Excerpted passage:
Designing the First Apple 2 80-Column Card


Marty was very successful with the RF modulator, and was very welcome at Apple as a “Friend of Apple.” He even had an Apple I.D. badge, number 3.5. Marty would spend time with both Steves and Mike Markkula. He told me that Apple had been unsuccessfully trying for two years to design an 80-column card and that if I could come up with a working design, he would be produce it if we got Apple’s blessing. I had it working in three weeks.

Marty got permission to contract Apple’s Andy Hertzfeld to write a firmware chip to connect it to the operating system. It worked. I even had designed a clever circuit to effectively double the bandwidth of the cheap monitors people were using to display the 40 columns. I was granted a patent for this circuit, which made the 80 columns look as sharp or sharper than the 40 columns had.

For Apple’s blessing, Marty and I went to Apple and showed the card to Woz and Jobs. Jobs liked it and said it was the first he had seen with true “descenders” for lowercase and that the typography was aesthetically pleasing and easily legible.

Then we went to get Mike Markkula’s blessing. Mike saw it and was visibly pleased. He showed us a chart, a 2’ x 3’ sheet of paper, on an easel of the new Apple 3 business machine’s projected sales. Wow, exponential growth: this was Apple’s future. Then he showed the Apple 2 sales projections on the same chart. Wow, again exponential growth, but then a plateau and a curve downward followed by a line going to zero. He concluded that the Apple 2 would be dead in 6 months. He had no problem giving us his approval for selling the 80-column card. He said he calculated that my card would cut into the sales of the Apple 3 by 5%, but that would more than be offset by the projection that the decline to zero sales for the Apple 2 would not be as steep: he expected they would instead continue to sell past the 6 month projected death.

Work to complete: Copy out the account above of designing the first Apple 2 80-column card word for word, from its title through its final sentence.

Source information:
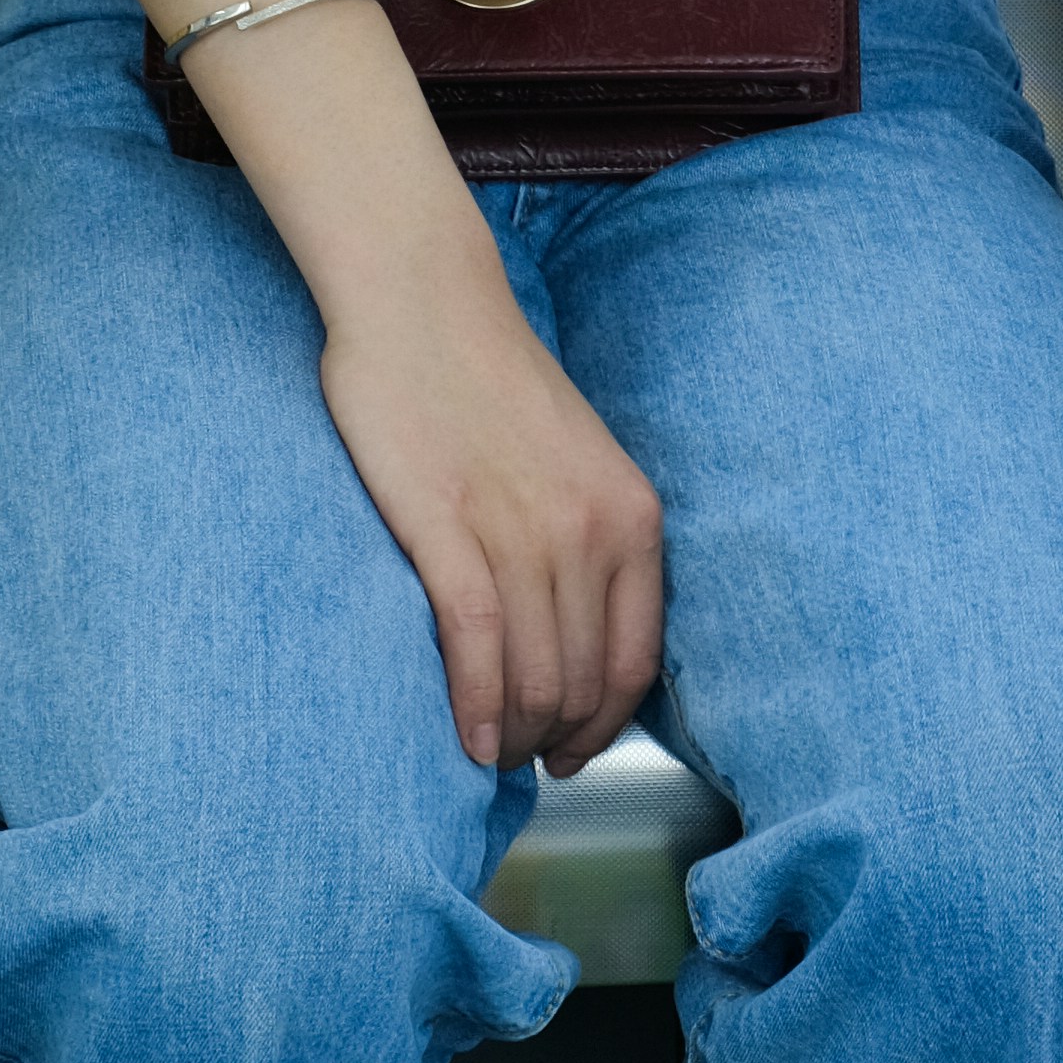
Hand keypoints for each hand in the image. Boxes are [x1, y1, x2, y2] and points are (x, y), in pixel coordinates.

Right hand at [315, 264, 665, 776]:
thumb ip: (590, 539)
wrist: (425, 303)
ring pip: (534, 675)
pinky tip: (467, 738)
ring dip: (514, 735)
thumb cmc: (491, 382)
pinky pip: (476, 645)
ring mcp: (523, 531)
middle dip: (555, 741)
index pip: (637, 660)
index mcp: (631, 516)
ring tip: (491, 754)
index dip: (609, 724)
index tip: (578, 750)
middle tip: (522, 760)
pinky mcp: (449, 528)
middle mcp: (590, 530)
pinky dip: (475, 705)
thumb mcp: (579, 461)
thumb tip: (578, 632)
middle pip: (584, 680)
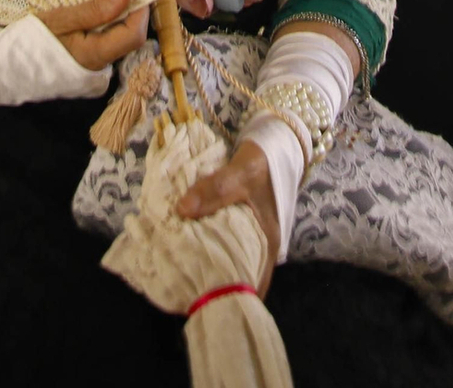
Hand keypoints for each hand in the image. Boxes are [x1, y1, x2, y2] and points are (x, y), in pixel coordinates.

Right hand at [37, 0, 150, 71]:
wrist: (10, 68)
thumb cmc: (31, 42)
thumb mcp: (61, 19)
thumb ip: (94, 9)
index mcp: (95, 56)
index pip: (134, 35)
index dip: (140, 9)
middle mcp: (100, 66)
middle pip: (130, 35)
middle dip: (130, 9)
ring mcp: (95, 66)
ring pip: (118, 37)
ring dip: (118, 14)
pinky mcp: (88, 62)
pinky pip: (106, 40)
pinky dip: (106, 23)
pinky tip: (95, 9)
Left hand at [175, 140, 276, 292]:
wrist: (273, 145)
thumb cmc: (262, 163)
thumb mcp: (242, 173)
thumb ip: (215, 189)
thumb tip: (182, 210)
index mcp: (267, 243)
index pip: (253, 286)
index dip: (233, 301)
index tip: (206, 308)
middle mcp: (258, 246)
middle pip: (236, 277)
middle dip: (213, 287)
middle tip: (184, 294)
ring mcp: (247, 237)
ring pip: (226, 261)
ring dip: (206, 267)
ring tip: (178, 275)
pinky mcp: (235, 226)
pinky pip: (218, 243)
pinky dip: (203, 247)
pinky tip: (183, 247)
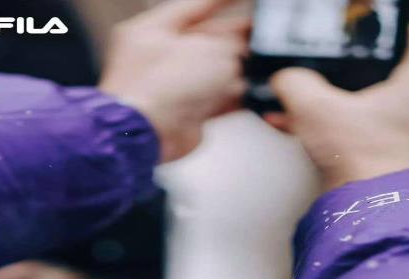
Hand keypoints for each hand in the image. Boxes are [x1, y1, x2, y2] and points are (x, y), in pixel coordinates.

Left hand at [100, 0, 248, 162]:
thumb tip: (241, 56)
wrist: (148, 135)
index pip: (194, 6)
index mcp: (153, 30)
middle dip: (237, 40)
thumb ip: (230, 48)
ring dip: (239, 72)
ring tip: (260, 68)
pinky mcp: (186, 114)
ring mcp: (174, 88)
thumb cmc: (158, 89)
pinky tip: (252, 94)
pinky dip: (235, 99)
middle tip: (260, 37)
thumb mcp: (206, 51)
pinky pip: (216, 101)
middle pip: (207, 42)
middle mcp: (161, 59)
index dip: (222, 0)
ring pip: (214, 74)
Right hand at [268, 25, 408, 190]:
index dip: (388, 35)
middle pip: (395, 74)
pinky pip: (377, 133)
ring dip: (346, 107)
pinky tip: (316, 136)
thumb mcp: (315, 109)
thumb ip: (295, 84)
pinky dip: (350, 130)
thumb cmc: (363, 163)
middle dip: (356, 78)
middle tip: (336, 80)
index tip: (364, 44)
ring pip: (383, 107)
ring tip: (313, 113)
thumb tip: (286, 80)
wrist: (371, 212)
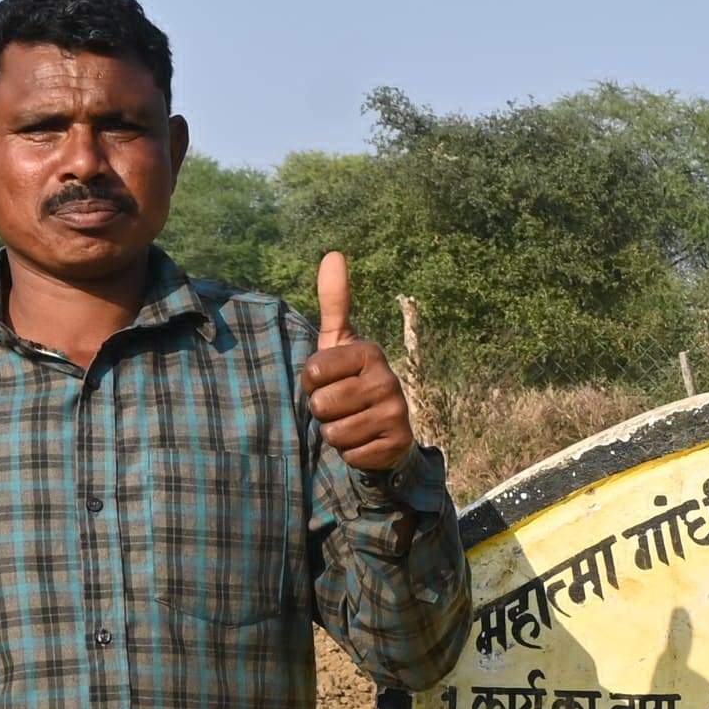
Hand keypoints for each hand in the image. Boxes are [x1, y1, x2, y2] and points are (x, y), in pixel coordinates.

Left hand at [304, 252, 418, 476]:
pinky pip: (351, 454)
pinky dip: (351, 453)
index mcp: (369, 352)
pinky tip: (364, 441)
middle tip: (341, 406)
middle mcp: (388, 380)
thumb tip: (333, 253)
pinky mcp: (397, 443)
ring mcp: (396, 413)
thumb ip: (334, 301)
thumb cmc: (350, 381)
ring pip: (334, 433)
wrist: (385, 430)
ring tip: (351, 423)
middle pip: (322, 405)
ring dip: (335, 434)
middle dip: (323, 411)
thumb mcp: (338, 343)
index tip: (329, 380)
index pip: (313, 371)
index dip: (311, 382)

Answer box:
Designing the First Apple 2 80-Column Card


Marty was very successful with the RF modulator, and was very welcome at Apple as a “Friend of Apple.” He even had an Apple I.D. badge, number 3.5. Marty would spend time with both Steves and Mike Markkula. He told me that Apple had been unsuccessfully trying for two years to design an 80-column card and that if I could come up with a working design, he would be produce it if we got Apple’s blessing. I had it working in three weeks.

Marty got permission to contract Apple’s Andy Hertzfeld to write a firmware chip to connect it to the operating system. It worked. I even had designed a clever circuit to effectively double the bandwidth of the cheap monitors people were using to display the 40 columns. I was granted a patent for this circuit, which made the 80 columns look as sharp or sharper than the 40 columns had.

For Apple’s blessing, Marty and I went to Apple and showed the card to Woz and Jobs. Jobs liked it and said it was the first he had seen with true “descenders” for lowercase and that the typography was aesthetically pleasing and easily legible.

Then we went to get Mike Markkula’s blessing. Mike saw it and was visibly pleased. He showed us a chart, a 2’ x 3’ sheet of paper, on an easel of the new Apple 3 business machine’s projected sales. Wow, exponential growth: this was Apple’s future. Then he showed the Apple 2 sales projections on the same chart. Wow, again exponential growth, but then a plateau and a curve downward followed by a line going to zero. He concluded that the Apple 2 would be dead in 6 months. He had no problem giving us his approval for selling the 80-column card. He said he calculated that my card would cut into the sales of the Apple 3 by 5%, but that would more than be offset by the projection that the decline to zero sales for the Apple 2 would not be as steep: he expected they would instead continue to sell past the 6 month projected death.